Task description
Report each line of the items below that contains the word "What".

Short-answer tasks on charts
______

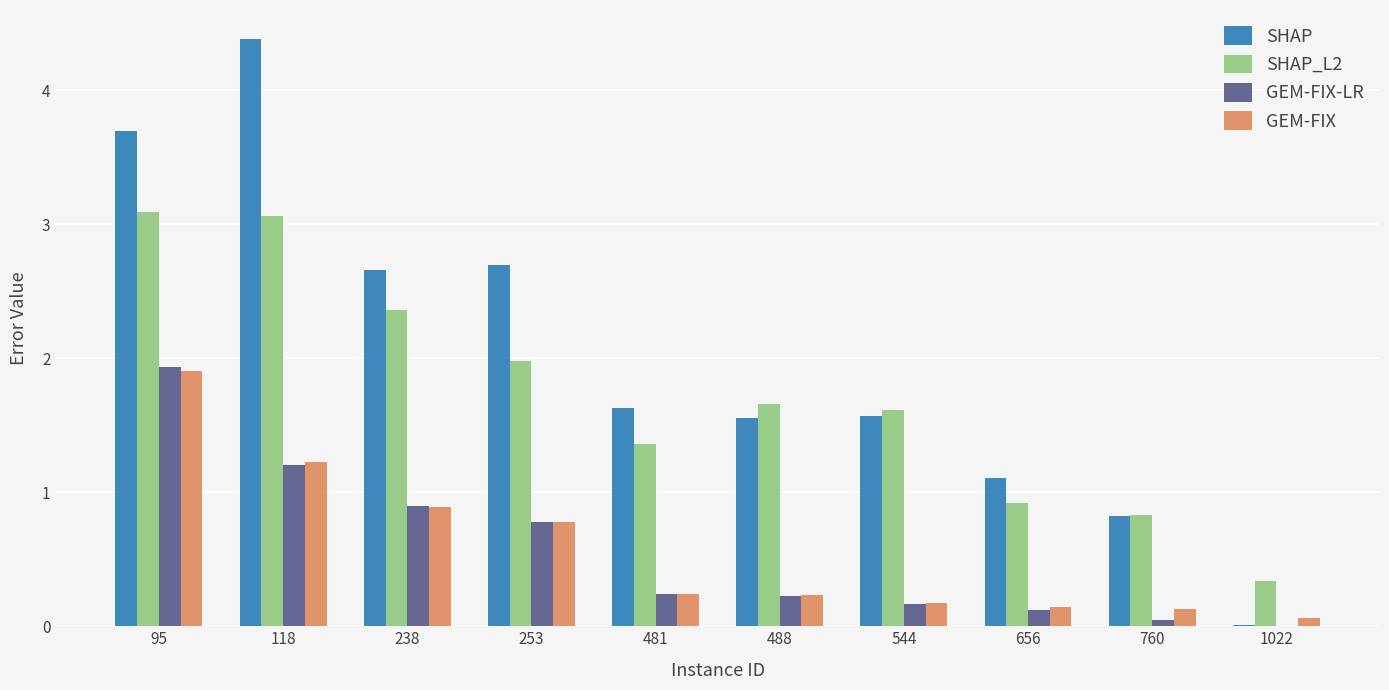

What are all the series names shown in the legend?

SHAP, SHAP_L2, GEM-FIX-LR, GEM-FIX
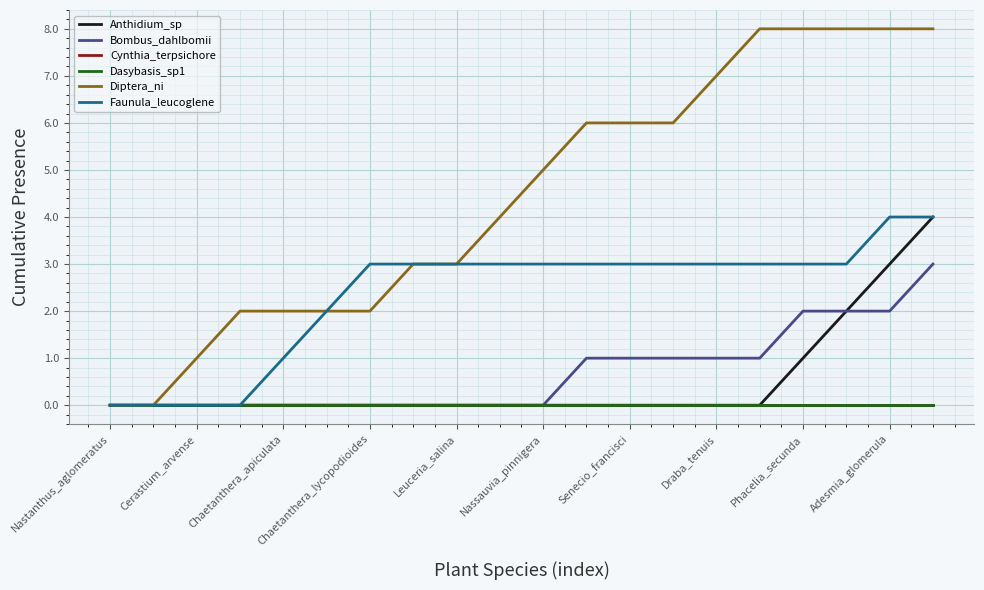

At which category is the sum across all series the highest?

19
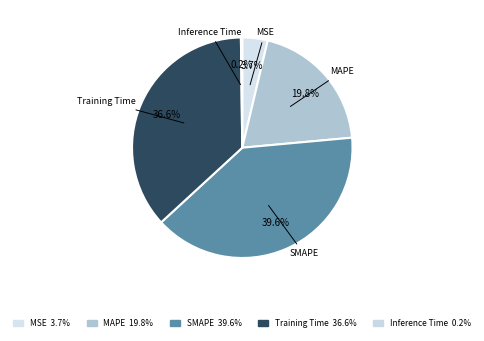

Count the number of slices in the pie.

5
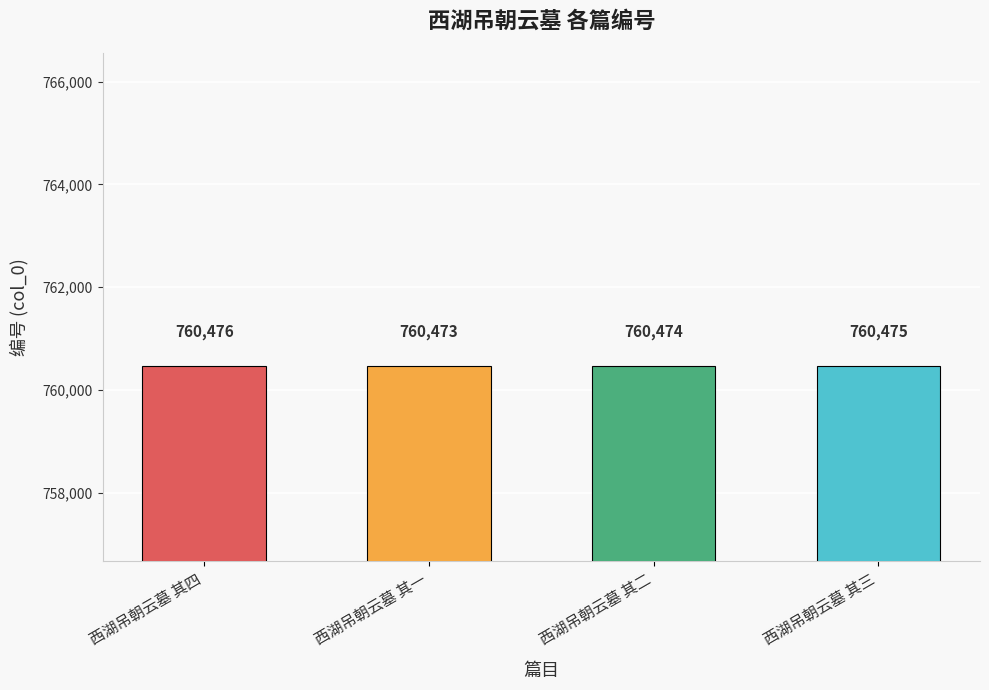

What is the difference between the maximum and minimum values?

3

______

Problem solution
What are all the series names shown in the legend?
What is the difference between the maximum and minimum values?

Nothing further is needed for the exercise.